▶ **EXERCISE INPUTS**
>>>>
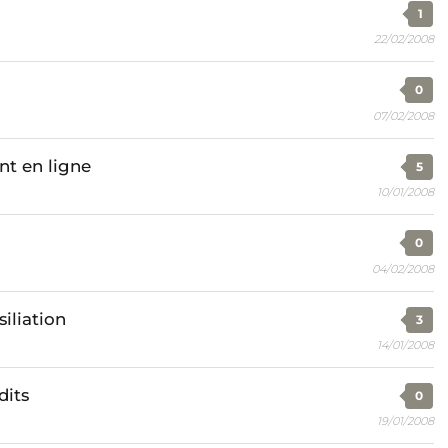
1
22/02/2008
0
07/02/2008
nt en ligne
5
10/01/2008
0
04/02/2008
iliation
3
14/01/2008
dits
0
19/01/2008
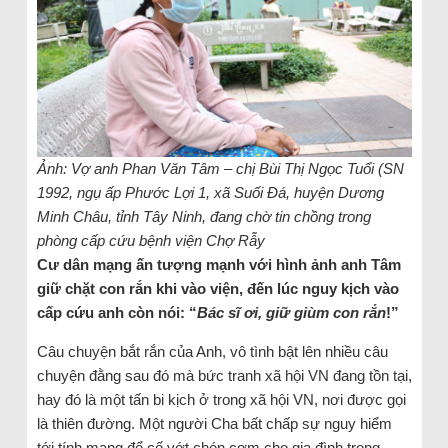
Ảnh: Vợ anh Phan Văn Tâm – chị Bùi Thị Ngọc Tuổi (SN
1992, ngụ ấp Phước Lợi 1, xã Suối Đá, huyện Dương
Minh Châu, tỉnh Tây Ninh, đang chờ tin chồng trong
phòng cấp cứu bệnh viện Chợ Rẫy
Cư dân mạng ấn tượng mạnh với hình ảnh anh Tâm
giữ chặt con rắn khi vào viện, đến lúc nguy kịch vào
cấp cứu anh còn nói: “
Bác sĩ ơi, giữ giùm con rắn
!”
Câu chuyện bắt rắn của Anh, vô tình bật lên nhiều câu
chuyện đằng sau đó mà bức tranh xã hội VN đang tồn tại,
hay đó là một tấn bi kịch ở trong xã hội VN, nơi được gọi
là thiên đường. Một người Cha bất chấp sự nguy hiểm
tới tính mạng để cố vớt chén cơm cho gia đình trong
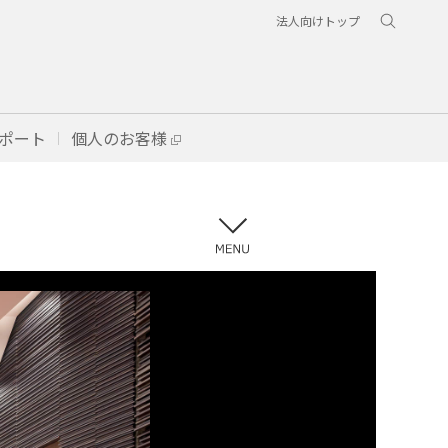
法人向けトップ
ポート
個人のお客様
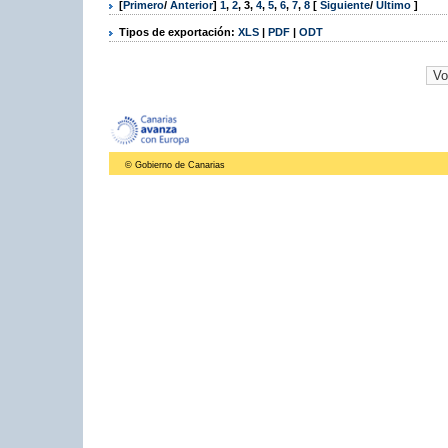
[
Primero
/
Anterior
]
1
,
2
,
3
,
4
,
5
,
6
,
7
,
8
[
Siguiente
/
Último
]
Tipos de exportación:
XLS
|
PDF
|
ODT
© Gobierno de Canarias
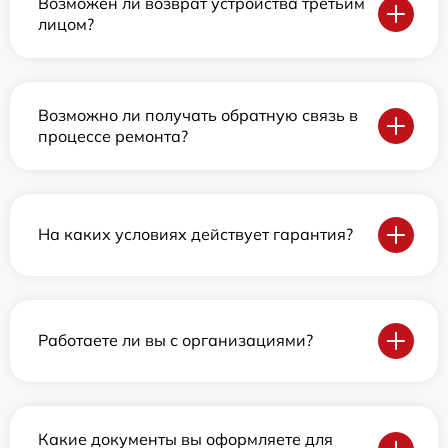
Возможен ли возврат устройства третьим
лицом?
Возможно ли получать обратную связь в
процессе ремонта?
На каких условиях действует гарантия?
Работаете ли вы с организациями?
Какие документы вы оформляете для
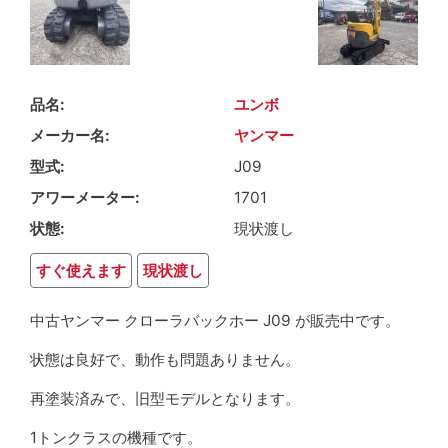
品名
ユンボ
メーカー名
ヤンマー
型式
J09
アワーメーター
1701
状態
現状渡し
すぐ使えます
現状渡し
中古ヤンマー クローラバックホー J09 が販売中です。
状態は良好で、動作も問題ありません。
再塗装済みで、旧型モデルとなります。
1トンクラスの機種です。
<<<<
▶ **REQUIREMENT**
Using the entries above, find all lines with "viện". Copy them.

▶ **SOLVED PROBLEM**
phòng cấp cứu bệnh viện Chợ Rẫy
giữ chặt con rắn khi vào viện, đến lúc nguy kịch vào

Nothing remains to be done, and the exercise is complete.